Oltre a un nuovo stile di vita, più vicino a quello occi­den­tale, con una con­se­guente prio­rità data alla car­riera, cui va unita la neces­sità con­fu­ciana di accu­dire, anche eco­no­mi­ca­mente, i pro­pri parenti anziani. E pro­prio su que­sto asse con­fu­ciano sem­bra aver dise­gnato il futuro del paese il comi­tato cen­trale. Il suo nuovo piano quin­quen­nale, che sarà pre­sen­tato uffi­cial­mente a marzo, è cir­con­dato da una serie di misure, tra le quali spicca l’allargamento delle pen­sioni di anzia­nità — con par­ti­co­lare rife­ri­mento alle pro­te­zioni sani­ta­rie — a tutta la popolazione.
Con­fu­cio in campagna
Ne con­se­gue che quei 200 milioni circa di anziani che erano esclusi dai mec­ca­ni­smi pre­vi­den­ziali, sta­tali e sociali sud­di­visi in varie cate­go­rie e sca­glioni, ora avranno una forma di red­dito universale.

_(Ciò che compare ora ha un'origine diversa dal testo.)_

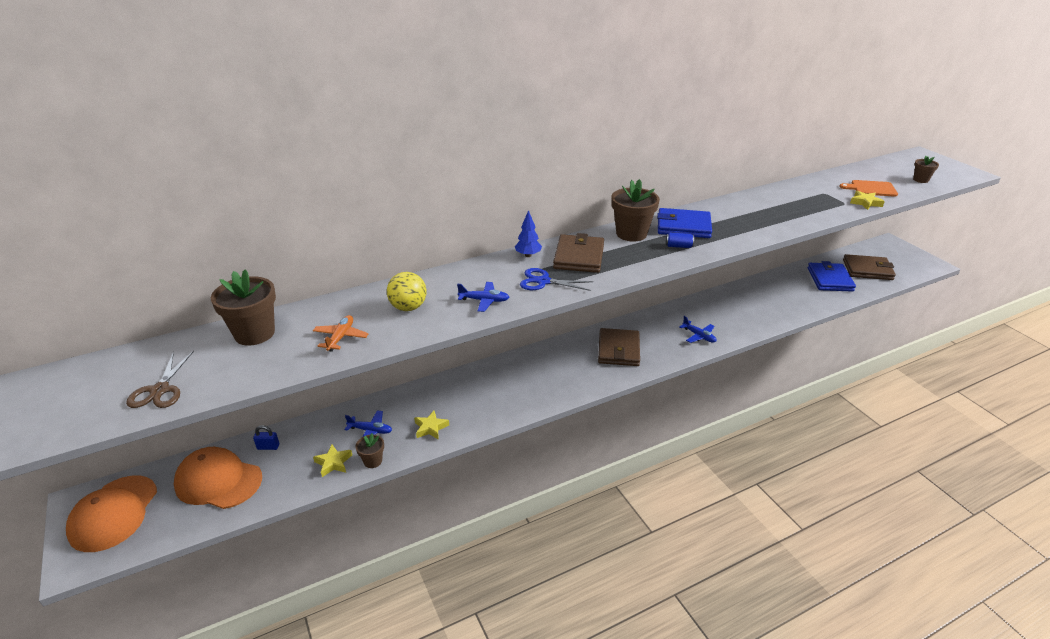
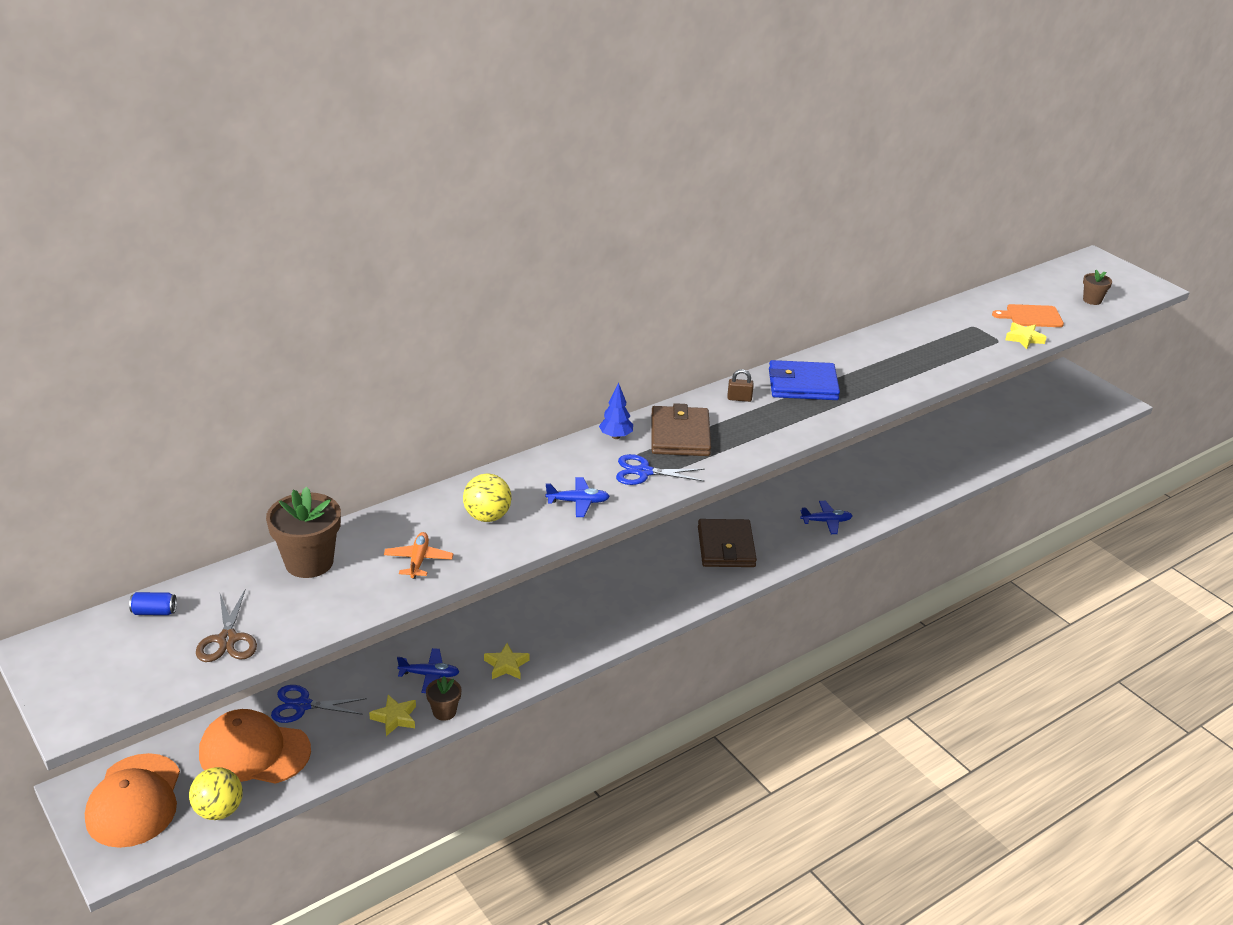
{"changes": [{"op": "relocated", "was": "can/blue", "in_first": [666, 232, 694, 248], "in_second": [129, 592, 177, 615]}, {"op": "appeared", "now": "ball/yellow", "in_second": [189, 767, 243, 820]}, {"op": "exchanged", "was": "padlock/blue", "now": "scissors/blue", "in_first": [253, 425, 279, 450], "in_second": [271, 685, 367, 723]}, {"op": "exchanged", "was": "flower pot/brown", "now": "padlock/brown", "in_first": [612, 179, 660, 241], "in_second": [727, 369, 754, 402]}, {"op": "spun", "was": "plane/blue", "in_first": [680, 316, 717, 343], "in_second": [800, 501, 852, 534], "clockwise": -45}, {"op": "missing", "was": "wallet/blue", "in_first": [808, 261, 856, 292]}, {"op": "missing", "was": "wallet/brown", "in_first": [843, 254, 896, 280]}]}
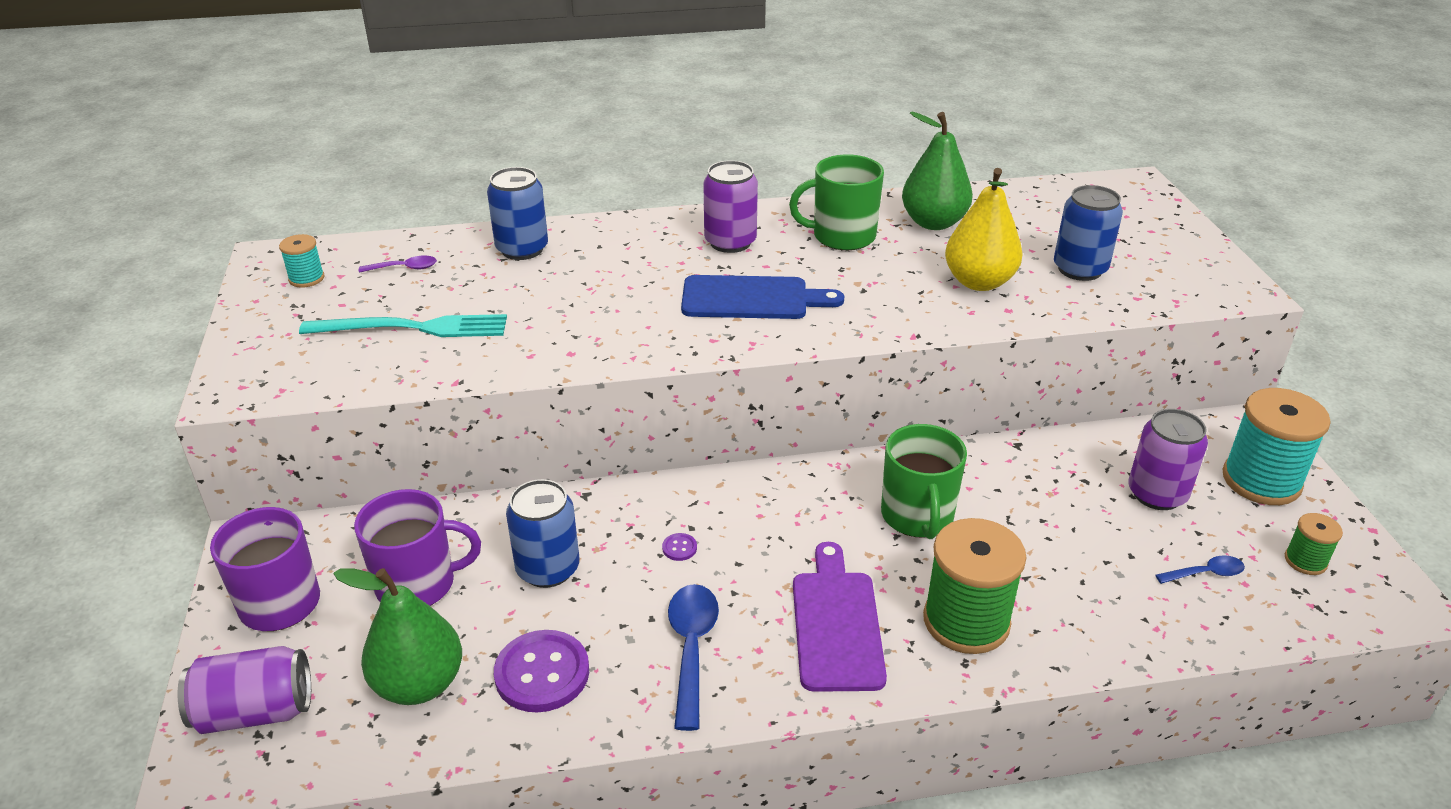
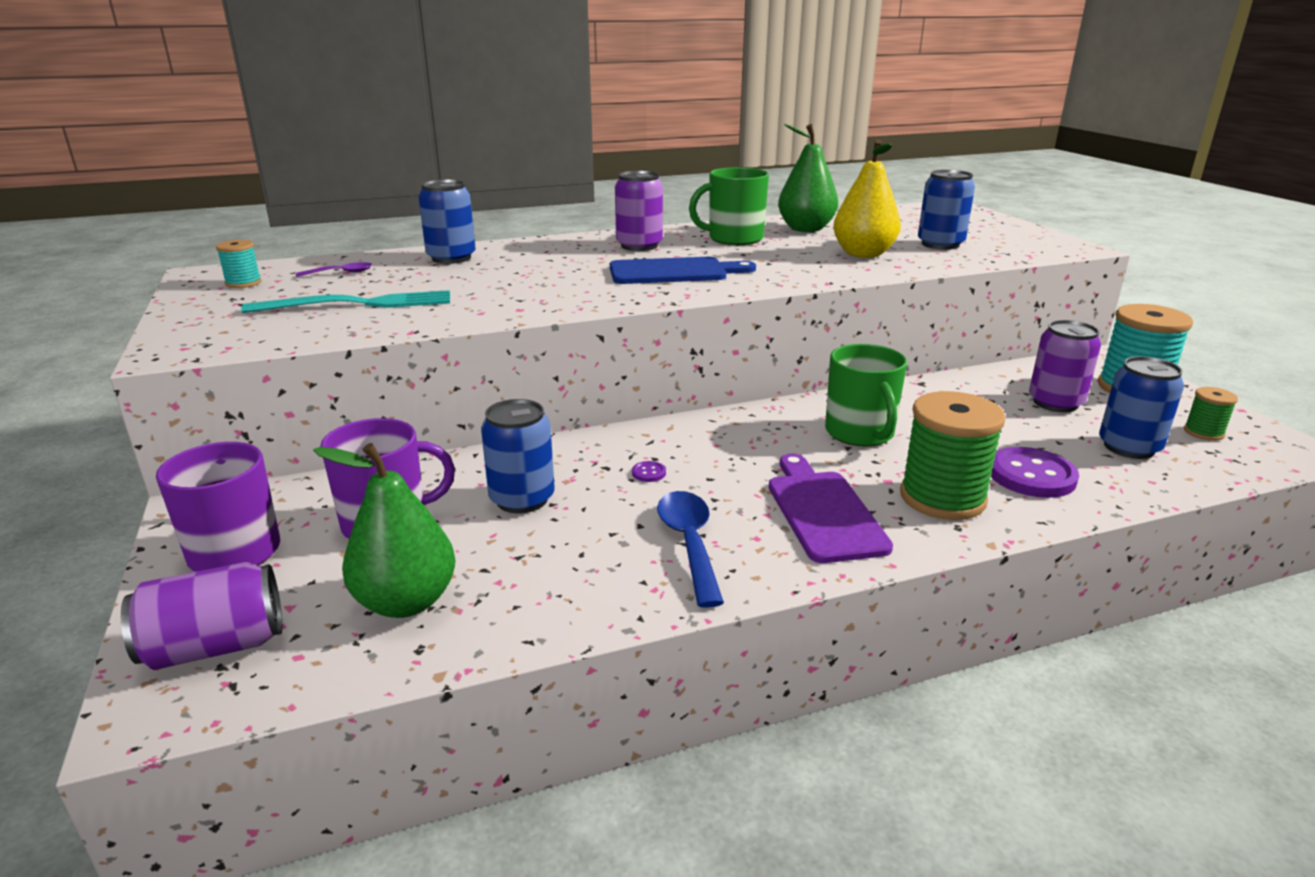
{"changes": [{"op": "relocated", "was": "button/purple", "in_first": [494, 630, 589, 713], "in_second": [991, 447, 1079, 498]}, {"op": "exchanged", "was": "spoon/blue", "now": "can/blue", "in_first": [1156, 555, 1245, 584], "in_second": [1099, 356, 1184, 459]}]}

Signi­fica che per que­gli anziani che riman­gono nelle cam­pa­gne, men­tre i figli sono nelle grandi e medie città a lavo­rare, e che soli­ta­mente vivono in con­di­zioni di povertà, miglio­rerà e non poco la vita e ren­derà meno peri­co­loso il futuro in caso di malat­tie e neces­sità mediche.
Il par­tito prova a fare filotto: con­sen­tire a que­sti anziani di non gra­vare sui red­dito dei gio­vani fami­liari, in primo luogo. In secondo luogo signi­fica soste­nere i cosid­detti «left behind» i bam­bini abban­do­nati con i nonni nelle cam­pa­gne, per­ché nelle città non godono dei diritti sociali e diven­tano un peso eco­no­mico inso­ste­ni­bile per i geni­tori a basso red­dito (sono circa 70 milioni).
Infine la misura con­sen­ti­rebbe ai gio­vani nelle grandi e medie città di spen­dere i pro­pri soldi, pro­vando quindi a get­tare ben­zina nel motore del mer­cato interno, desti­nato a reg­gere l’economia cinese, a fronte di una dimi­nu­zione di inve­sti­menti ed espor­ta­zioni. Almeno, que­sto è il dise­gno spe­rato dalla diri­genza e a que­sto sono rivolte le misure che il Ple­num ha di fatto sancito.
Insieme a que­ste due sto­ri­che misure, entro il 2020 è pre­vi­sto anche di rad­dop­piare il Pil del 2010 attra­verso una cre­scita che dovrebbe atte­starsi intorno al 7%. Le altre grandi deci­sioni del quinto ple­num riguar­dano la con­ferma delle espul­sioni di una serie di alti fun­zio­nari accu­sati di cor­ru­zione, già decise in pre­ce­denza dall’ufficio politico.
Espul­sioni
Le espul­sioni con­fer­me­reb­bero la com­pat­tezza del par­tito sotto la guida di Xi Jin­ping. Tra gli epu­rati il nome di mag­gior impor­tanza è senza dub­bio quello di Ling Jihua, in pas­sato segre­ta­rio par­ti­co­lare dell’ex-presidente Hu Jin­tao. Con lui, sono stati cac­ciate dal par­tito altre otto «tigri», ovvero fun­zio­nari di alto rango che avreb­bero abu­sato della loro posi­zione per acca­par­rare ric­chezze e potere.
La lotta alla cor­ru­zione lan­ciata tre anni fa da Xi Jin­ping ha por­tato in pri­gione decine di migliaia di fun­zio­nari. La tigre più grossa ad essere cat­tu­rata è stata l’ex-capo dell’apparato di sicu­rezza Zhou Yon­g­kang, con­dan­nato all’ergastolo.